The brand’s latest release – chocolate brownie – is already vying for top spot, says O’Sullivan, while chocolate hazelnut, chocolate peanut butter and peanut and caramel round off the top five.
“Those are our core flavours at the moment, but we’re renovating and reformulating the others to deliver the same taste benefit and eating experience,” he says.
Fulfilling ambition
But with so many chocolate-based flavours, how does Fulfil assure consumers that its products remain healthy?
“Our nutritional benefit is huge, which is our core proposition,” explains O’Sullivan. “It varies bar to bar, but you’re always getting 15-20g per product. And despite the chocolate flavours, our large bars have less than 3g sugar. High protein, low sugar, nine vitamins.
“We’ve worked really hard to ensure that you don’t feel as if you’re losing out on a traditional snack. You’re just having a great tasting snack that happens to have incredible nutritional value.”

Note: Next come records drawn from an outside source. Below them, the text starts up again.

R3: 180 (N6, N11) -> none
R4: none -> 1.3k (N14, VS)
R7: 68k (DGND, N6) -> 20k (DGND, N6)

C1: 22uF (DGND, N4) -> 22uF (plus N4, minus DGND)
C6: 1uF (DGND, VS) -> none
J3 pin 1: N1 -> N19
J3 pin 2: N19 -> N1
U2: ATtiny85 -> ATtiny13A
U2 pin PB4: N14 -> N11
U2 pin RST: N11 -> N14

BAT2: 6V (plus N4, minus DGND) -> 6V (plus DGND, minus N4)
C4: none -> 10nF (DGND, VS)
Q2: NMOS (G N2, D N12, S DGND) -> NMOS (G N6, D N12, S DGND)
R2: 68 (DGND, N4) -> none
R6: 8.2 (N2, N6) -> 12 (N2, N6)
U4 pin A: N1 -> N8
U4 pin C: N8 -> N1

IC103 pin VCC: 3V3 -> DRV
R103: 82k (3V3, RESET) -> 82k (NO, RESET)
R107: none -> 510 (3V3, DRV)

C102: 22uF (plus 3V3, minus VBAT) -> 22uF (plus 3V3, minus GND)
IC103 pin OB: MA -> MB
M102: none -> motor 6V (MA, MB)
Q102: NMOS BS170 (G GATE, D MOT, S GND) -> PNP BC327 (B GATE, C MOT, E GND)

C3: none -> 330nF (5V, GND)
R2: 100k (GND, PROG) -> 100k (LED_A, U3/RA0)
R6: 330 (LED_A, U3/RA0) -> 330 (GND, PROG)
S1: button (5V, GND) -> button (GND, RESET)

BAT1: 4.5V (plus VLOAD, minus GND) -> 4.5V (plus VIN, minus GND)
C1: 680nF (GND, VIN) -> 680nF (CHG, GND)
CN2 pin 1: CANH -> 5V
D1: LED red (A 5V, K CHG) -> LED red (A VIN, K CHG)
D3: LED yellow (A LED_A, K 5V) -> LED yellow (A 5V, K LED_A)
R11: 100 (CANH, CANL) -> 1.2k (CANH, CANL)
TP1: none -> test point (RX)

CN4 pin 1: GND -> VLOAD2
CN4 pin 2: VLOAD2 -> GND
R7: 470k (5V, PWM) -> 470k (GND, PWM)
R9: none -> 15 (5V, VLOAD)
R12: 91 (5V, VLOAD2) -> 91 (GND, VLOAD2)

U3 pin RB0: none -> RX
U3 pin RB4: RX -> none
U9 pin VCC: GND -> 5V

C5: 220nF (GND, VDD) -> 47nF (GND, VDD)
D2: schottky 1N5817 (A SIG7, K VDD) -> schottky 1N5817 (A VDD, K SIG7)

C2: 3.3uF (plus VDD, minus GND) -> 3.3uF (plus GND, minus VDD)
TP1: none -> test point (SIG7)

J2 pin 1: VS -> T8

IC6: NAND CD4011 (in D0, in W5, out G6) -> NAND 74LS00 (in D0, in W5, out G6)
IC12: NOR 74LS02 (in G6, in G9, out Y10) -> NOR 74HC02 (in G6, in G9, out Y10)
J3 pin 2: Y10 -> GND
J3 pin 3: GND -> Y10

It was this innovative approach that led to Hershey’s minority investment last month, according to O’Sullivan, and it's one he believes can push Fulfil to the next level – including the potential to go global.
Life’s wonderfuel
Despite countless protein bar variants now available on the market, O’Sullivan doesn’t believe saturation point has been reached yet.
“The definition has changed somewhat,” he says. “We’ve moved on from a place where protein was for those going to the gym every day. Now, it’s much more understood that it’s something everyone needs every day, so as an ingredient, it’s stretching across all snacks in general.
“This evolution will allow new innovations to come. There are lots of propositions around, and the consumer is really chasing healthier options that taste great, so there’s plenty of potential for companies to try to hit that sweet spot.”